Liputan6.com, Semarang - Keraton Solo dan Kementerian BUMN berebut aset Pabrik Gula Colomadu di Karanganyar, Jawa Tengah. Raja Keraton Solo, Kanjeng Gusti Pangeran Adipati Aryo (KGPAA) Mangkunegoro IX meminta kepada Kementerian BUMN untuk menghentikan pembangunan eks Pabrik Gula (PG) Colomadu.
Ketua Tim Pengembalian Aset Mangkunegaran, Alqaf Hudaya menjelaskan PG Colomadu didirikan Mangkunegara IV pada 1861. Seiring waktu, pabrik dikuasai pemerintah pasca-kemerdekaan Republik Indonesia.
Pada 2014, muncul sertifikat tanah PG Colomadu atas nama PT Perkebunan Nusantara (PTPN) IX. Perpindahan nama kepemilikan itu dinilai janggal, karena Mangkunegaran tidak menerbitkan palilah.
"Mangkunegara tidak menerbitkan palilah kok tiba-tiba ada penerbitan sertifikat tanah bekas PG Colomadu. Lah, itu perpindahan nama kepemilikannya dari Mangkunegaran ke pemerintah tidak ada," ujarnya, Rabu, 14 Juni 2017.

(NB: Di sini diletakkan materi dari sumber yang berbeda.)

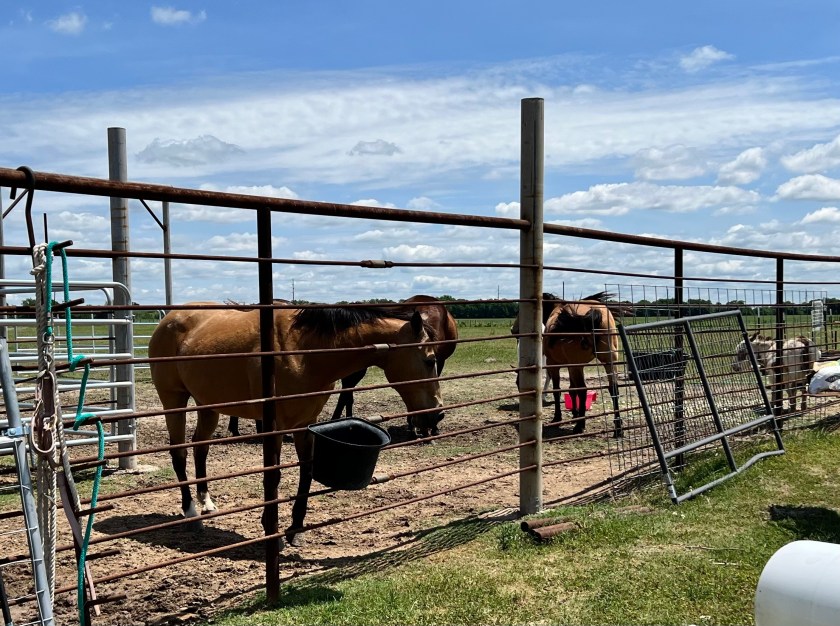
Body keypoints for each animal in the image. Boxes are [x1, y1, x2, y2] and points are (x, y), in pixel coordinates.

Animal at [148, 303, 444, 546]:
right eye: (429, 360)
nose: (438, 414)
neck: (305, 352)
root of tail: (169, 320)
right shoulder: (275, 428)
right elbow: (274, 476)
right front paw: (272, 531)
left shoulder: (305, 425)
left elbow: (307, 472)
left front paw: (296, 529)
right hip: (174, 402)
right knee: (179, 453)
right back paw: (191, 512)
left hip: (208, 405)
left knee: (200, 447)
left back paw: (206, 502)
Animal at [541, 291, 627, 438]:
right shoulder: (571, 366)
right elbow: (572, 389)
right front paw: (574, 413)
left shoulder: (554, 364)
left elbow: (558, 390)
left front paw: (558, 417)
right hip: (609, 361)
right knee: (613, 388)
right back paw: (618, 428)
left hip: (578, 365)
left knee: (583, 390)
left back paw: (580, 426)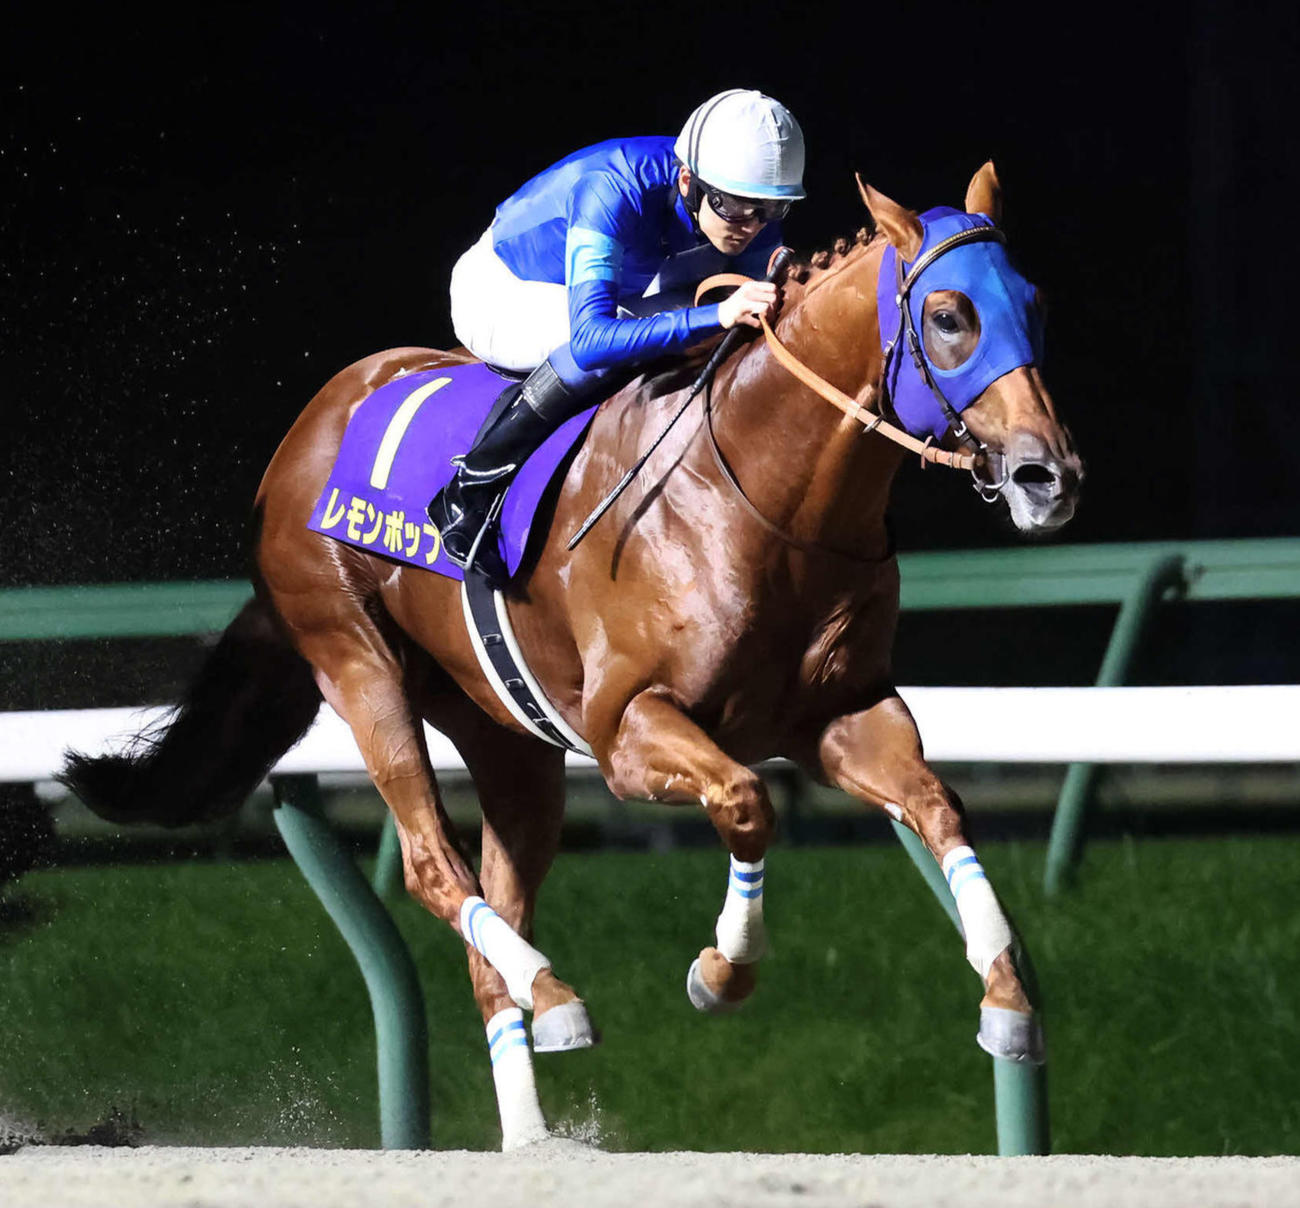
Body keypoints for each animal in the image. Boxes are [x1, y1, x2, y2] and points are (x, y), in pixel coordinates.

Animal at [61, 163, 1082, 1150]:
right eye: (949, 315)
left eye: (1034, 301)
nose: (1050, 477)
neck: (768, 498)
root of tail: (308, 430)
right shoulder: (629, 730)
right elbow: (747, 803)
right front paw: (721, 973)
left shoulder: (843, 714)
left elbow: (938, 806)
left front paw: (1009, 1002)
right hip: (356, 662)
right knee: (435, 867)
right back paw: (552, 993)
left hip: (508, 736)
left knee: (492, 924)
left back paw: (533, 1125)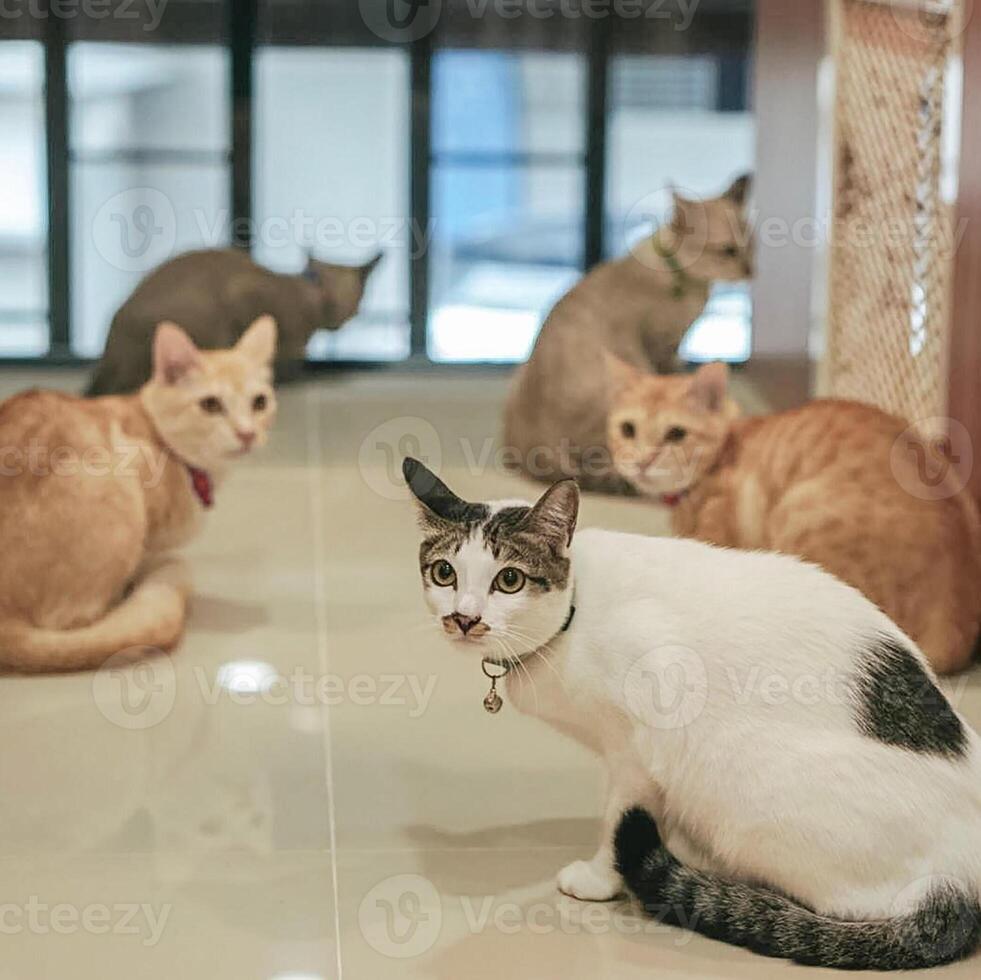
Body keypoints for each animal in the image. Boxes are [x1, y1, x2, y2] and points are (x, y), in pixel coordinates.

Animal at [400, 456, 980, 968]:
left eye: (510, 580)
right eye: (445, 573)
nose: (464, 619)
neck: (575, 612)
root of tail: (961, 876)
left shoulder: (635, 748)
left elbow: (618, 820)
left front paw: (600, 880)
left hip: (746, 787)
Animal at [502, 173, 756, 494]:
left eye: (753, 245)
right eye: (728, 251)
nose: (751, 270)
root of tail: (531, 451)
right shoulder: (663, 345)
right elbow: (675, 377)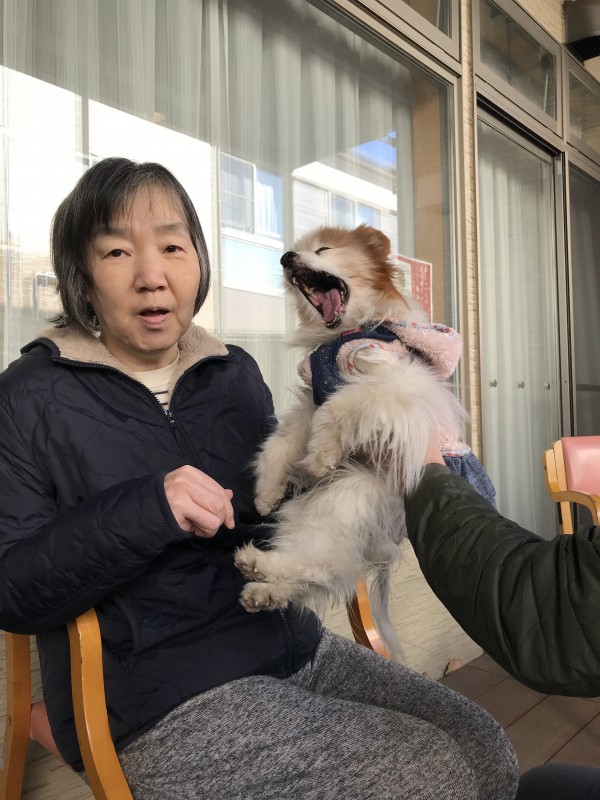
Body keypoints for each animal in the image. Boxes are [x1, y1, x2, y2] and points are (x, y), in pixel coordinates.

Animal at [234, 224, 466, 655]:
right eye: (295, 252)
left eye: (324, 249)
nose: (286, 257)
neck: (342, 333)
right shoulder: (311, 397)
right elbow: (280, 444)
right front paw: (267, 493)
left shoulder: (392, 382)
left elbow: (338, 410)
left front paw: (320, 455)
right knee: (320, 565)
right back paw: (263, 583)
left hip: (348, 493)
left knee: (321, 564)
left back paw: (262, 572)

Palilah adalah izin yang diberikan oleh Kadipaten atau Kasultanan kepada masyarakat atau lembaga tertentu untuk menggunakan atau mengalihkan tanah Kadipatan atau Kasultanan. Palilah harus disertakan saat pensertifikatan tanah bekas milik Kadipaten atau Kasultanan yang telah dikuasai perorangan atau lembaga untuk bisa dicatat secara resmi oleh Badan Pertanahan Nasional (BPN).
Baca Juga
Advertisement
Setelah mereda pasca-penerbitan sertifikat, konflik kembali bergulir saat Menteri BUMN Rini Soemarno meletakkan batu pertama revitalisasi Pabrik Gula Colomadu pada 4 April 2017.
Pemerintah berencana mengucurkan duit Rp 75 miliar untuk mengubah bangunan pabrik gula menjadi tempat pertunjukan. Pembangunan ini melibatkan konsorsium tujuh BUMN.
"Karena enggak ada izin, Sri Paduka (Mangkunegara IX, red) meminta sindikasi tujuh BUMN yang melakukan pembangunan di PG Colomadu dihentikan. Beliau masih keberatan dengan beralihnya kepemilikan aset tersebut. Seharusnya yang mempunyai aset diajak bicara," kata dia.
Juru bicara Tim Pengembalian Aset Mangkunegaran, Didik Wahyudiono mengatakan tim pernah menyurati Kementerian BUMN terkait peralihan kepemilikan aset tersebut yang ditandai dengan munculnya sertifikat aset atas nama PTPN IX. Namun, hingga kini belum ada respons.
"Karena tidak ada tindak lanjut dari pengiriman surat tersebut, kami menyurati Presiden Jokowi pada 12 Mei 2017. Ternyata surat ke Presiden direspons cepat, akhirnya tanggal 9 Juni 2017 lalu, kami diundang ke Kemensesneg," kata dia.
Dalam pertemuan tersebut, turut diundang Bupati Karanganyar, Dirut PTPN IX, Dirjen Penanganan Masalah Agraria Pemanfaatan Ruang dan Tanah BPN, Dirjen Pengendalian Pemanfaatan Ruang dan Penguasaan Tanah BPN, dan pihak lainnya.
"Hasil dari pertemuan itu, bupati akan memfasilitasi musyawarah karena ada perbedaan mencolok dengan pihak PTPN IX dalam hal legalitas sertifikat," ujar Didik.